As health care organizations implement new strategies to improve quality and reduce costs, a physician researcher at VUMC is setting out to identify whether there could be unintended effects.
Matthew Resnick, M.D., MPH, assistant professor of Urologic Surgery and Health Policy, has been awarded a $726,000 grant from the American Cancer Society to study the impact of Accountable Care Organizations (ACO) on the appropriateness of cancer screenings.
ACOs are groups of care providers that participate in a Medicare incentive program aimed at controlling growth in health care costs while improving health care quality. The program was part of the Affordable Care Act.
The Cancer Society’s Mentored Research Scholar Grant in Applied and Clinical Research will provide Resnick funding for five years to study patients undergoing screenings for breast cancer, colorectal cancer and prostate cancer to try to identify both the positive and negative effects of changes in screening attributed to ACO enrollment.
“We know from previously published data that for patients in the ACOs, the rates of cancer screenings increased,” Resnick said. “What’s unknown is whether the observed increase in screening has taken place in appropriate patients.”
Physicians have identified certain age groups of patients that seem to benefit less from regular cancer screenings, Resnick said.
Screening rates for breast and colorectal cancers are included as positive quality measures in the Medicare Shared Savings Program, rewarding organizations with high screening rates, but without direct penalty for organizations engaged in over-screening.
“Is there a downside to these quality measurement strategies?” Resnick said. “One of the principal goals of this investigation is to identify potential unintended consequences of payment reform and to identify strategies to mitigate them.”
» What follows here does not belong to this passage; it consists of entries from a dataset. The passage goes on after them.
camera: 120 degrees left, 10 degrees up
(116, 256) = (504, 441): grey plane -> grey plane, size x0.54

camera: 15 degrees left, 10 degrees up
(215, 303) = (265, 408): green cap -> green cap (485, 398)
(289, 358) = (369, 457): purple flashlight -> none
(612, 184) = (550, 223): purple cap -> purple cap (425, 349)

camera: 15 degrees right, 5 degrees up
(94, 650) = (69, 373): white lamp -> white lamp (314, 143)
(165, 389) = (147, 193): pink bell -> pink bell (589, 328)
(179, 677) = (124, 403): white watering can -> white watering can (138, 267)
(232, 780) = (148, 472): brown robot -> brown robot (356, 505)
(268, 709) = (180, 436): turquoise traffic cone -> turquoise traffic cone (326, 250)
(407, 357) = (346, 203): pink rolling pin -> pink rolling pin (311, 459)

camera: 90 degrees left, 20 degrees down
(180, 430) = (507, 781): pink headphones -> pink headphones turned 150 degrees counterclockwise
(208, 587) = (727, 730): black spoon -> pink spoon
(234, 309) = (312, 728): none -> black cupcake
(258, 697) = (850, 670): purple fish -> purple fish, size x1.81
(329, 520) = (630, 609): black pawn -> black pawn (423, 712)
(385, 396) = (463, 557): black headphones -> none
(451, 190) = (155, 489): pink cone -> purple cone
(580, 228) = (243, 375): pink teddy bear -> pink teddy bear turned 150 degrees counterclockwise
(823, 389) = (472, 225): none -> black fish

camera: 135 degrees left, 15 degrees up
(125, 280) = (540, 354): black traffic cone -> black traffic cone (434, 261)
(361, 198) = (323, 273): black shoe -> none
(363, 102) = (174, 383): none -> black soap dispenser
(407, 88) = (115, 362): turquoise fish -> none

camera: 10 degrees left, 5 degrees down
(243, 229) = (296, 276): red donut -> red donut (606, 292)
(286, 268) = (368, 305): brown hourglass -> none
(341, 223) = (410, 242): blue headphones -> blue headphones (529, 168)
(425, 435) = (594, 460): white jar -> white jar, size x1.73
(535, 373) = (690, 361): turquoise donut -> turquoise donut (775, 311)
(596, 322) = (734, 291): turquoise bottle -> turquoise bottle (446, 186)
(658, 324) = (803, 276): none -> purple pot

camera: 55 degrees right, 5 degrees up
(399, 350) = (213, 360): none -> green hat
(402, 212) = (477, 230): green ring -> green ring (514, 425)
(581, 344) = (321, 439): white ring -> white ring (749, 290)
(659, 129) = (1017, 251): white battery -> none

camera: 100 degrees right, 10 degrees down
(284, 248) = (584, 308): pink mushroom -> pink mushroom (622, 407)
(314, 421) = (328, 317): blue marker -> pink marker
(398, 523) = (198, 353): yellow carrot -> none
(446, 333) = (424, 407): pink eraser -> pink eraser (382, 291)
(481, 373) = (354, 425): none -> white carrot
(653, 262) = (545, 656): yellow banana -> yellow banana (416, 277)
Melinda Buntin, Ph.D., chair of Department of Health Policy, said Resnick’s study comes at a key time.
“Within the past month key studies have been published about the overall cost savings achieved by ACOs, but we still know little about how preventive care, and care for specific conditions — like cancer — is affected,” Buntin said. “The ACO model is centered around primary care providers. The role of specialists within these organizations needs to be better understood.”
David Penson, M.D., chair of Vanderbilt’s Department of Urologic Surgery, called the research project “groundbreaking.”
“It’s critically important that we learn what the impact of alternative payment models have on cancer care,” said Penson, the Paul V. Hamilton, M.D., and Virginia E. Howd Professor of Urologic Oncology and a professor of Urologic Surgery, Medicine and Health Policy. “This isn’t important just to Vanderbilt. It’s crucial information that will inform national healthcare policy going forward.”
Penson said Resnick was well suited to take on the task.
“I’m not surprised that the American Cancer Society gave Matt one of these prestigious awards,” Penson said. “He is truly a unique individual, a surgeon-scientist who is doing incredibly relevant policy work. There are only a handful of researchers like Matt in the United States, and we’re lucky to have him here at Vanderbilt.”